What Is CJC-1295 and Why Is It Used Off-Label?

CJC-1295 is a synthetic 30-amino-acid peptide analog of endogenous GHRH, modified at four positions (Ala2, Asn8, Ala15, Leu27) to resist dipeptidyl peptidase IV (DPP-IV) cleavage [1]. Two forms circulate in clinical and compounding contexts: the Drug Affinity Complex (DAC) version, which covalently binds albumin to extend its half-life to roughly 5.8 to 8 days, and the non-DAC version (often called modified GRF 1-29 or mod-GRF), with a half-life near 30 minutes [2].

Neither form has received FDA approval. The FDA's approved GHRH analogs are limited to tesamorelin (Egrifta), indicated only for HIV-associated lipodystrophy [3]. CJC-1295 occupies a regulatory gray zone: it is available through 503A and 503B compounding pharmacies, and the FDA has issued warning letters to firms marketing it for anti-aging or performance claims [4]. Recovery-focused use (post-exercise soreness reduction, tendon or ligament healing acceleration, post-surgical tissue repair) is entirely off-label. Clinicians who prescribe it draw on the well-characterized anabolic and reparative effects of the GH-IGF-1 axis rather than on direct evidence for CJC-1295 itself [5].

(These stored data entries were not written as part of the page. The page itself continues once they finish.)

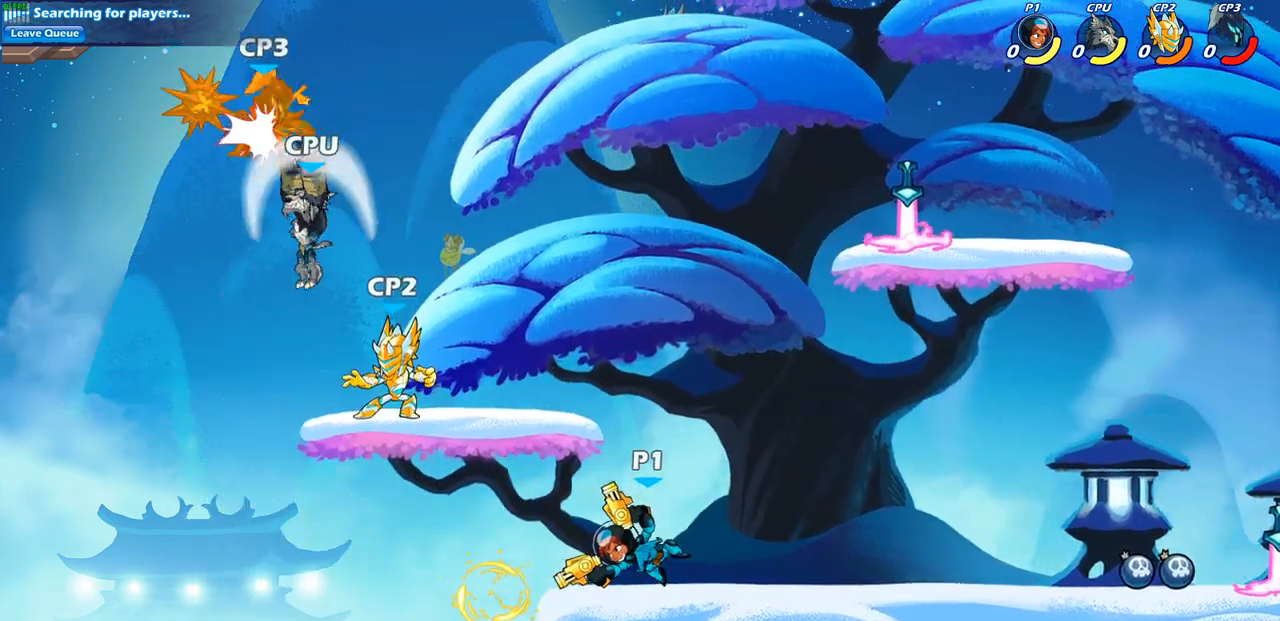
{"buttons": [], "left_stick": "center", "right_stick": "center", "events": []}
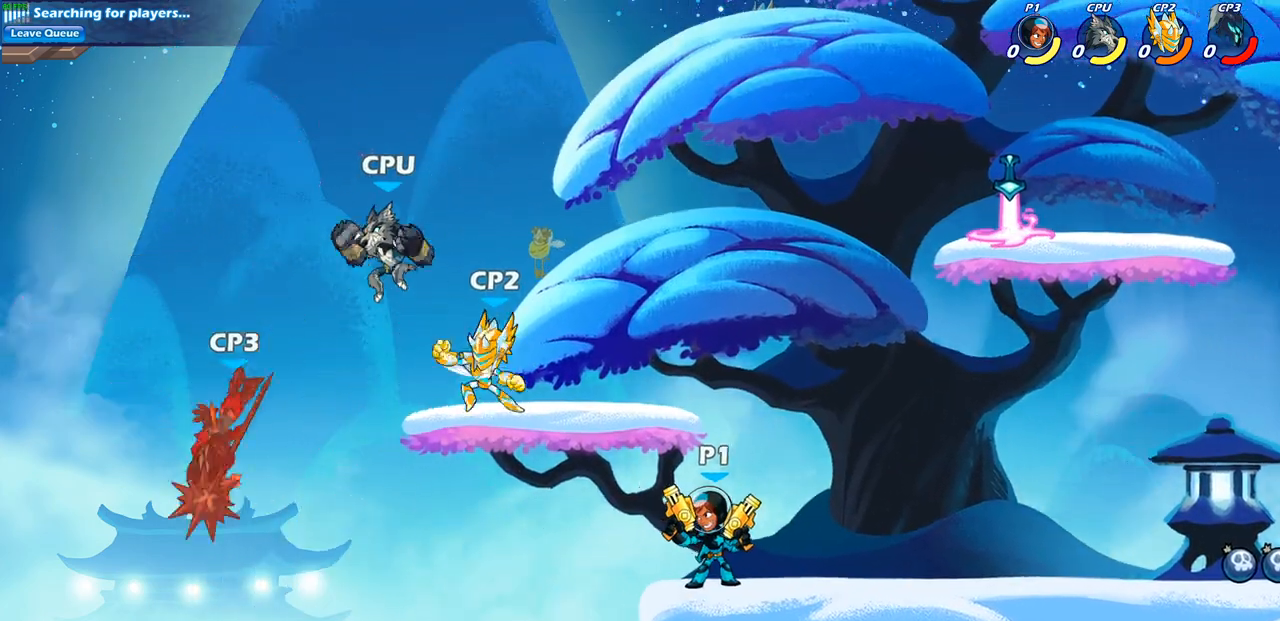
{"buttons": ["CIRCLE", "R2"], "left_stick": "down-left", "right_stick": "center", "events": [[417, "left_stick", "down-left"], [433, "R2", "down"], [467, "CIRCLE", "down"]]}
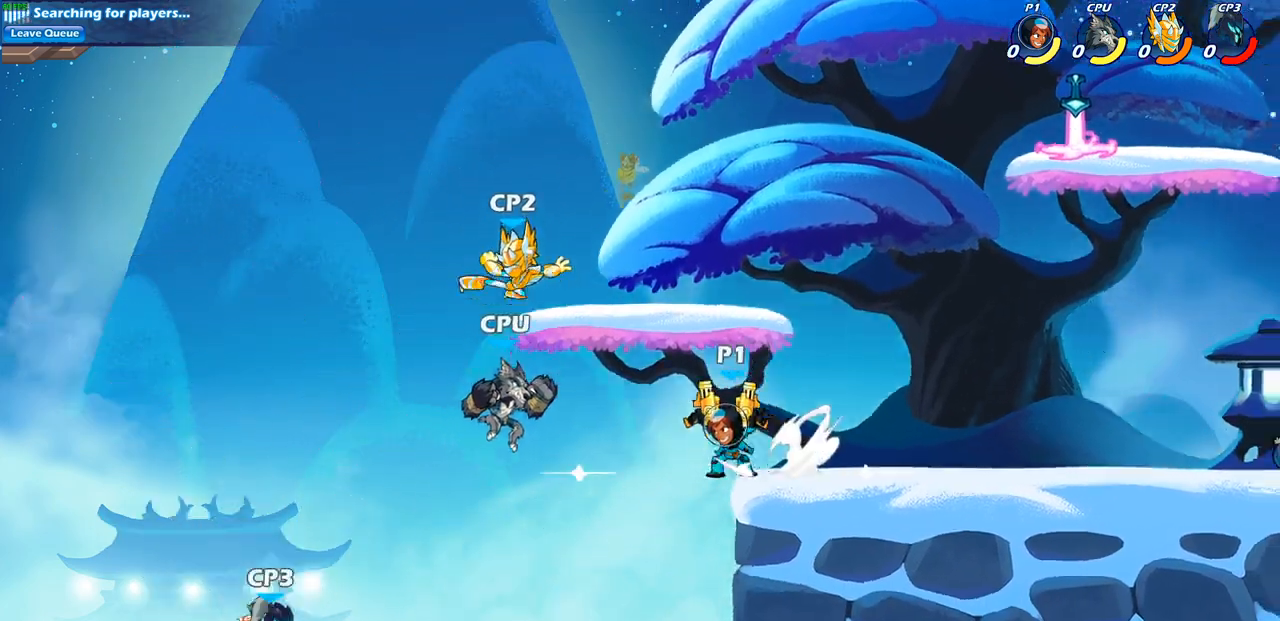
{"buttons": [], "left_stick": "down-left", "right_stick": "center", "events": [[150, "R2", "up"], [483, "CIRCLE", "up"]]}
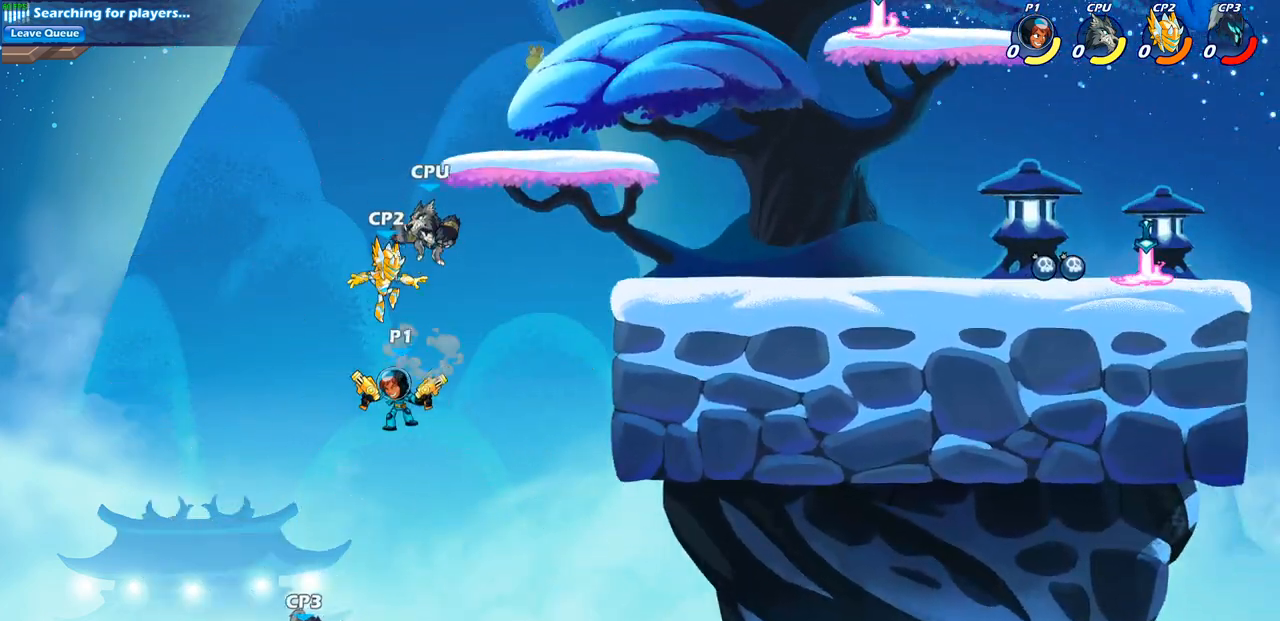
{"buttons": [], "left_stick": "center", "right_stick": "center", "events": [[50, "left_stick", "center"]]}
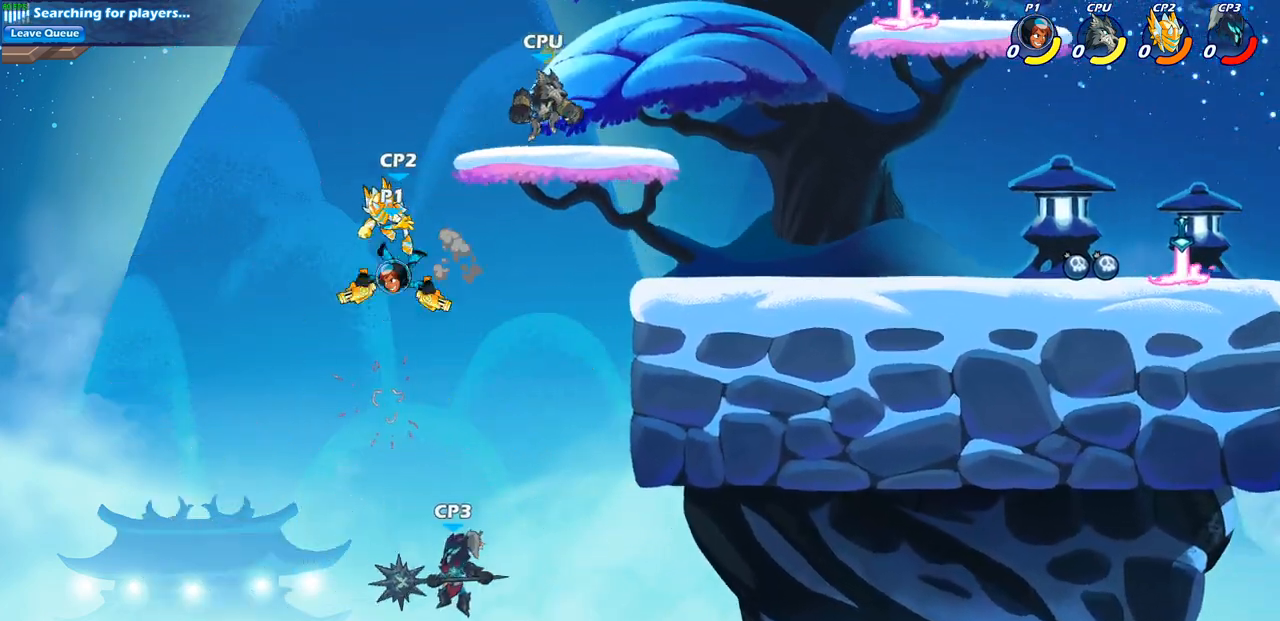
{"buttons": [], "left_stick": "right", "right_stick": "center", "events": [[150, "left_stick", "right"], [250, "CROSS", "down"], [383, "CROSS", "up"]]}
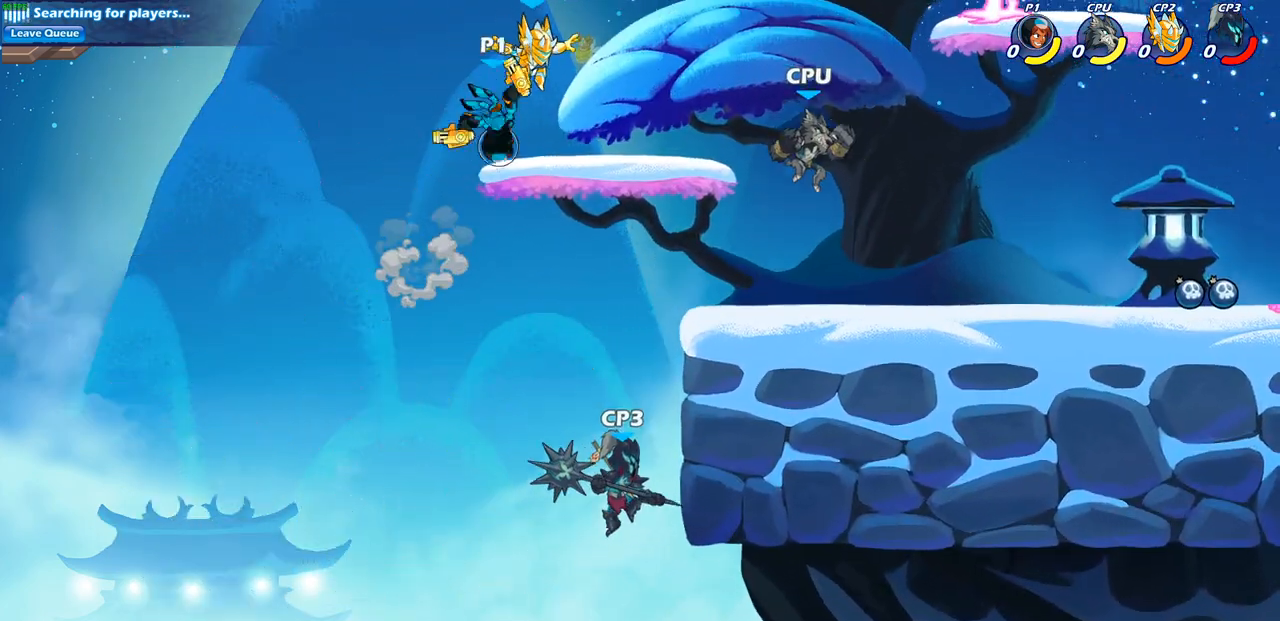
{"buttons": [], "left_stick": "center", "right_stick": "center", "events": [[67, "left_stick", "down-right"], [117, "SQUARE", "down"], [183, "SQUARE", "up"], [267, "left_stick", "center"]]}
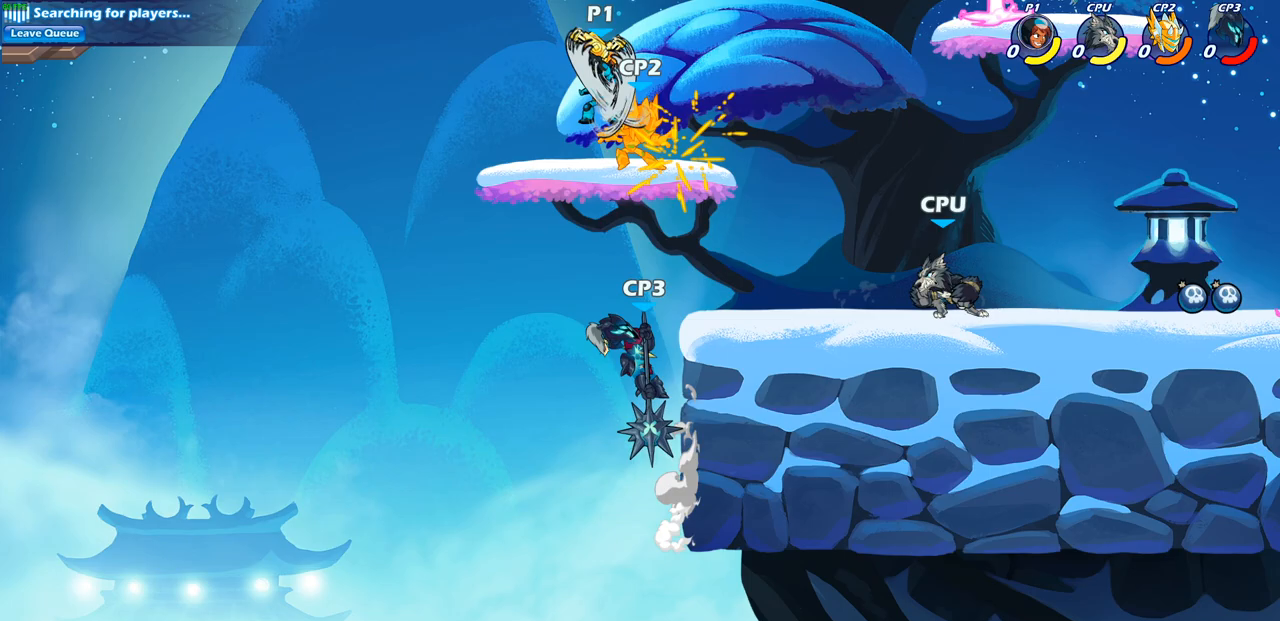
{"buttons": [], "left_stick": "center", "right_stick": "center", "events": []}
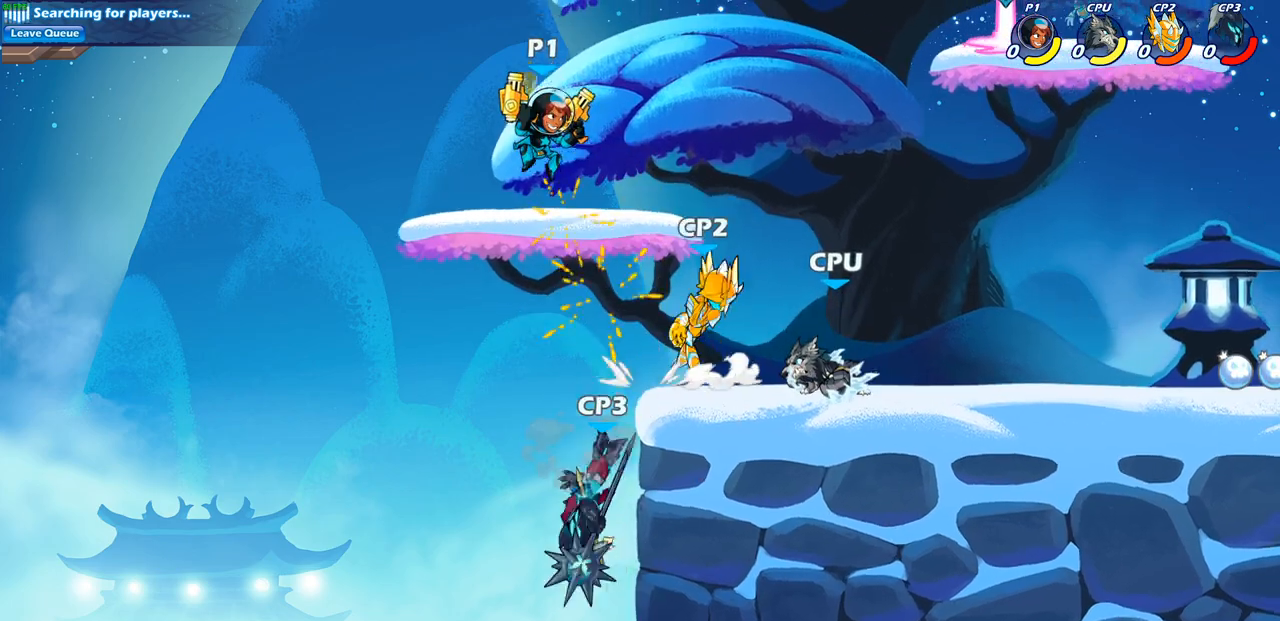
{"buttons": [], "left_stick": "right", "right_stick": "center", "events": [[117, "left_stick", "right"], [250, "R2", "down"], [317, "SQUARE", "down"], [317, "left_stick", "down"], [467, "R2", "up"], [483, "SQUARE", "up"], [500, "left_stick", "right"]]}
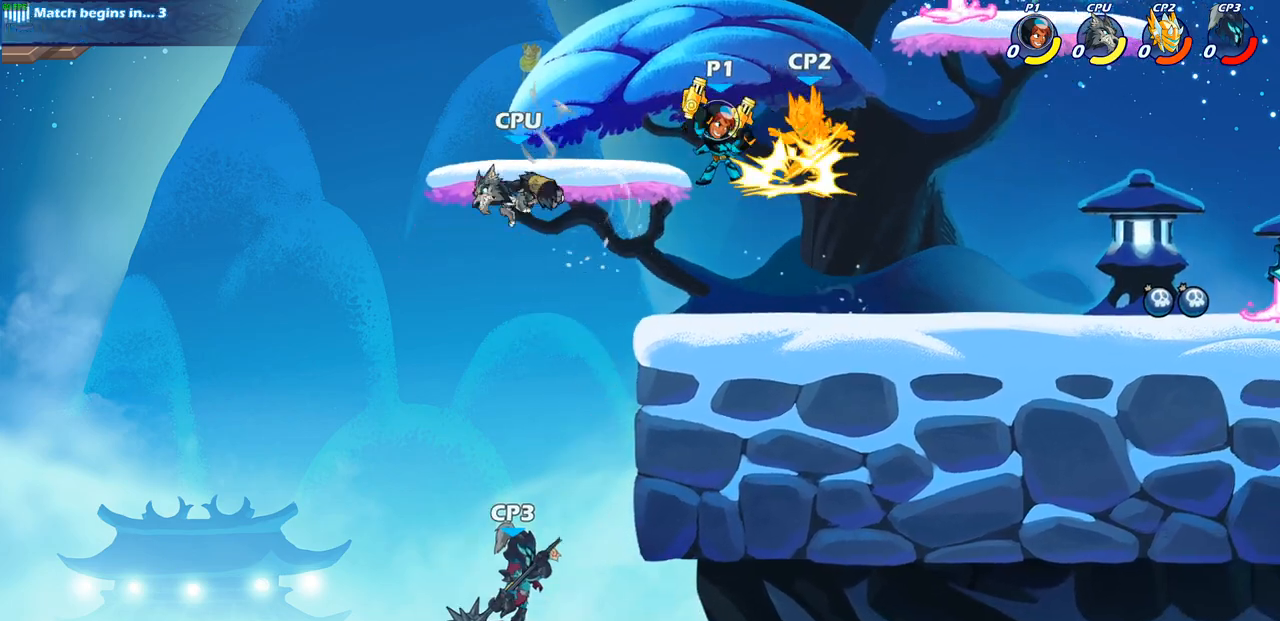
{"buttons": ["R2"], "left_stick": "right", "right_stick": "center", "events": [[33, "left_stick", "center"], [367, "left_stick", "right"], [483, "R2", "down"]]}
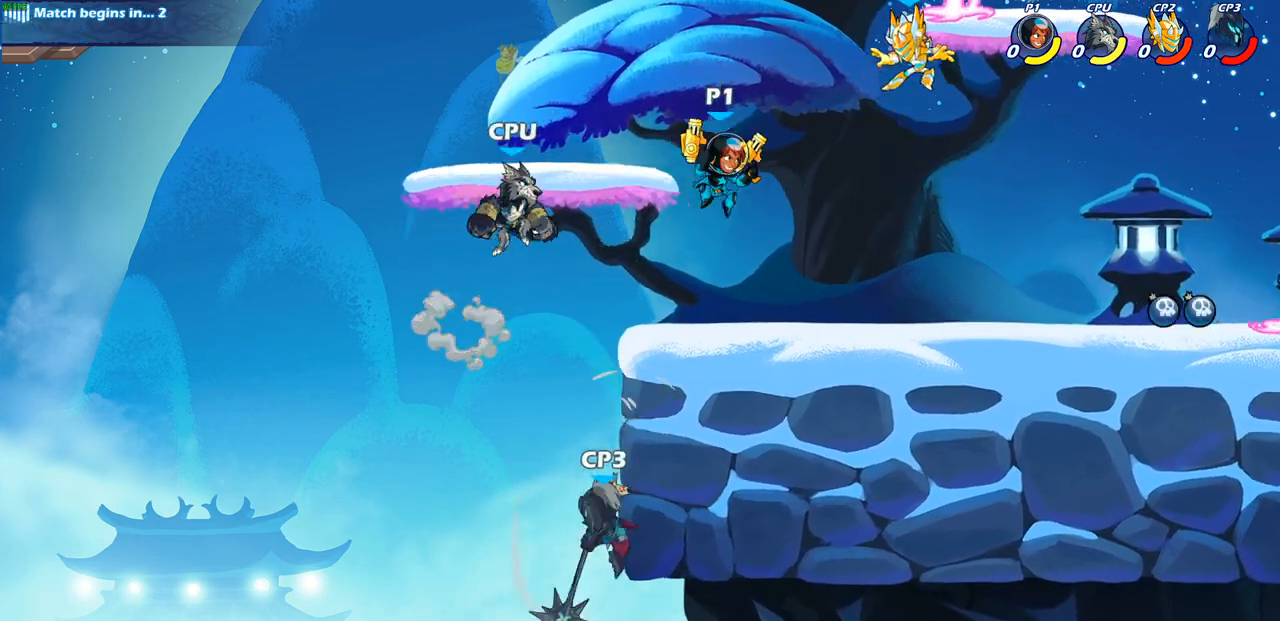
{"buttons": [], "left_stick": "center", "right_stick": "center", "events": [[133, "left_stick", "up-left"], [150, "R2", "up"], [150, "SQUARE", "down"], [250, "SQUARE", "up"], [250, "left_stick", "center"]]}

Pharmacology: How CJC-1295 Raises GH and IGF-1

The peptide binds the GHRH receptor (GHRH-R) on anterior pituitary somatotrophs, triggering cyclic AMP signaling and dose-dependent GH secretion [6]. In the key Phase I/II ascending-dose study by Teichman et al. (2006, N=56 healthy adults), a single 30 mcg/kg subcutaneous dose of CJC-1295 DAC increased mean GH levels 2- to 10-fold above baseline, with elevation persisting for at least 6 days [2]. Mean IGF-1 rose 1.5- to 3-fold and remained above baseline at day 11 [2].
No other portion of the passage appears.